OTBR isn't running yet at this point, so there's no contention on the device.
### Step 5 — rebuild (on jupiter)
```
sudo nixos-rebuild switch --flake .#jupiter
```
Brings up `otbr-agent.service`, opens TCP/8081, loads `otbr` + `thread` integrations in HA.
### Step 6 — confirm HA discovered it
- `http://jupiter:8123` → Settings → Devices & Services → "Open Thread Border Router" appears as auto-discovered within ~30 s.
- Click "Configure", form a new Thread network (or import an existing dataset).
- "Matter" integration page now shows Thread credentials available.
### Step 7 — Matter-over-Thread smoke test
Pair one Matter-over-Thread device end-to-end via the HA Companion app. Pairing should complete in 3090 s. If it does, merge `feature/ha-zbt-2-thread` into `master`.
### Future updates
Identical to Step 4: stop `otbr-agent.service`, run the flasher with a new `.gbl`, start the service.
## Failure modes
| Symptom | Likely cause | Mitigation |
|---|---|---|
| `otbr-agent.service` fails: "Failed to open device" | Dongle unplugged or `radio.device` path stale (e.g. after replacement) | Module sets `Restart = "on-failure"`; check `systemctl status otbr-agent`, re-check `/dev/serial/by-id/`, update path. |
| OTBR up but HA never discovers it | mDNS not propagating on `enp3s0` (most often: `backboneInterfaces` wrong) | `avahi-browse -r _meshcop._udp` should show one entry. If not: `ip link`, fix `backboneInterfaces`, rebuild. |
| HA shows OTBR but Matter pairing times out | Thread mesh prefix not routed to LAN, or matter-server can't reach the device's IPv6 ULA | `nft list ruleset` should show OTBR's forwarding rules; `ip -6 route` should include the Thread mesh prefix. |
| Dongle stuck after a half-completed flash | Flasher interrupted mid-write | Re-run the flash; bootloader stays addressable even if RCP firmware is corrupt. The tool detects bootloader-mode automatically. |
| `nixos-rebuild` fails: "option `services.openthread-border-router` does not exist" | Unstable module import path wrong / not in scope | Caught by Step 2 (eval-only). Fix before deploy. |
## Verification
### Eval-only (dev Mac, before deploy)
```
nix flake check
nix eval --json .#nixosConfigurations.jupiter.config.services.openthread-border-router.radio.url
nix eval --json .#nixosConfigurations.jupiter.config.services.home-assistant.extraComponents
```
Expected: flake check passes; `radio.url` is a `spinel+hdlc+uart://...` string built from the by-id path; `extraComponents` includes `"otbr"` and `"thread"`.

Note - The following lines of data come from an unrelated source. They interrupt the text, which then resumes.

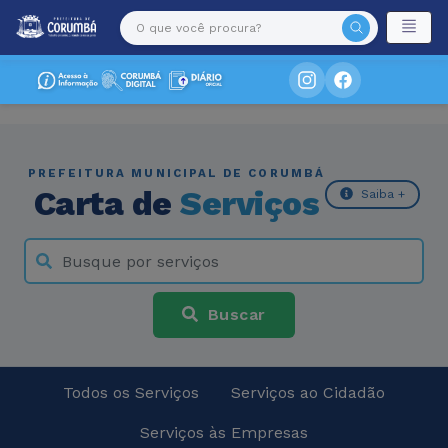
PREFEITURA MUNICIPAL DE CORUMBÁ
Carta de
Serviços
Saiba +
Buscar
Todos os Serviços
Serviços ao Cidadão
Serviços às Empresas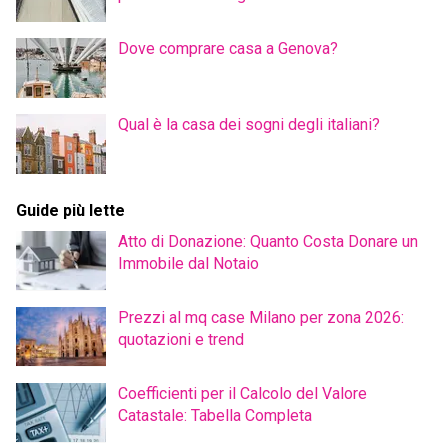
Dove comprare casa a Genova?
Qual è la casa dei sogni degli italiani?
Guide più lette
Atto di Donazione: Quanto Costa Donare un
Immobile dal Notaio
Prezzi al mq case Milano per zona 2026:
quotazioni e trend
Coefficienti per il Calcolo del Valore
Catastale: Tabella Completa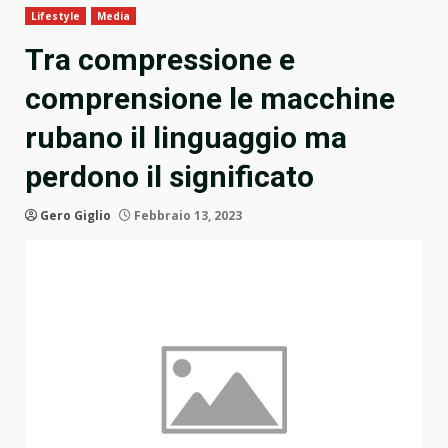
Lifestyle
Media
Tra compressione e
comprensione le macchine
rubano il linguaggio ma
perdono il significato
Gero Giglio
Febbraio 13, 2023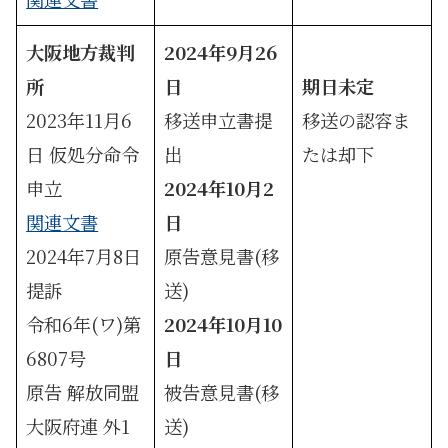
大阪地方裁判
2024年9月26
所
日
期日未定
2023年11月6
移送申立書提
移送の認容ま
日 仮処分命令
出
たは却下
申立
2024年10月2
関連文書
日
2024年7月8日
原告意見書(移
提訴
送)
令和6年(ワ)第
2024年10月10
6807号
日
原告 解放同盟
被告意見書(移
大阪府連 外1
送)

### Service-level (jupiter, after rebuild)
```
systemctl status otbr-agent.service
journalctl -u otbr-agent.service -n 50 --no-pager
ip link show wpan0
avahi-browse -r -t _meshcop._udp
curl -s http://127.0.0.1:8081/node/state
```
Expected: service active; `wpan0` exists (DOWN until HA forms a network — correct); one `_meshcop._udp` entry; REST returns a JSON state string.
### Functional (HA UI)
- "Open Thread Border Router" appears under auto-discovered integrations.
- Forming a Thread network from the integration UI succeeds.

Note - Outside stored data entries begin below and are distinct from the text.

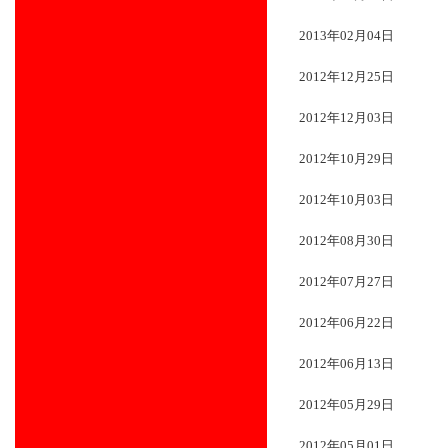
2013年02月04日
2012年12月25日
2012年12月03日
2012年10月29日
2012年10月03日
2012年08月30日
2012年07月27日
2012年06月22日
2012年06月13日
2012年05月29日
2012年05月01日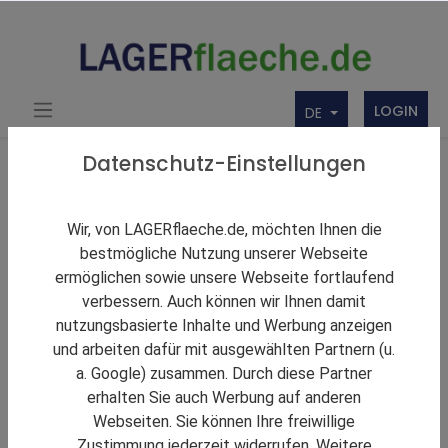
LOGIN
DE
Über uns
Themen Rund um Lager und LAGERflaeche.de
Datenschutz-Einstellungen
LAGERNews
Noerpel-Gruppe eröffnet nachhaltiges
Wir, von LAGERflaeche.de, möchten Ihnen die
Logistikterminal für E-Commerce-Fulfillment
bestmögliche Nutzung unserer Webseite
ermöglichen sowie unsere Webseite fortlaufend
verbessern. Auch können wir Ihnen damit
nutzungsbasierte Inhalte und Werbung anzeigen
und arbeiten dafür mit ausgewählten Partnern (u.
a. Google) zusammen. Durch diese Partner
erhalten Sie auch Werbung auf anderen
Webseiten. Sie können Ihre freiwillige
Zustimmung jederzeit widerrufen. Weitere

- Pairing one Matter-over-Thread device end-to-end succeeds.
## Open questions / risks
- **Unstable module ABI.** The `services.openthread-border-router` module is in `nixos-unstable` and may change shape before landing in 26.05. If options rename, the eval-only step catches it before deploy. Acceptable risk; we can pin the unstable input revision if churn becomes annoying.

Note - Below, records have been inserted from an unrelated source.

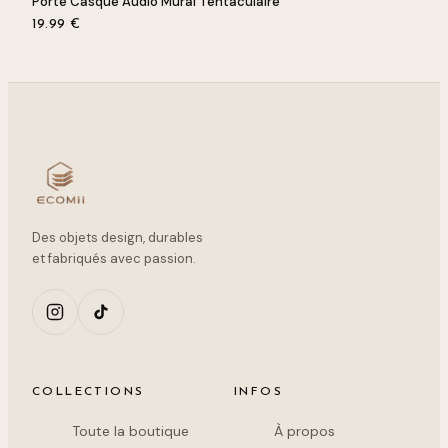
Porte Casque Audio Mural Tentaculaire
19.99
€
Des objets design, durables
et fabriqués avec passion.
COLLECTIONS
INFOS
Toute la boutique
À propos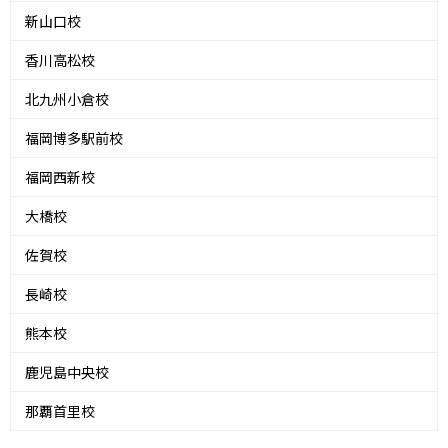
新山口校
香川高松校
北九州小倉校
福岡博多駅前校
福岡西新校
大橋校
佐賀校
長崎校
熊本校
鹿児島中央校
那覇首里校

- **Backbone interface name.** `enp3s0` is a best guess from `hardware-configuration.nix:64`'s commented-out line. Definitive answer comes from `ip link` on the actual host. Trivial to correct if wrong.
- **First-flash chicken-and-egg.** Deferred to `nix shell` rather than baked into the system, because the dongle must be flashed *before* `otbr-agent` claims it. This is documented in Step 4.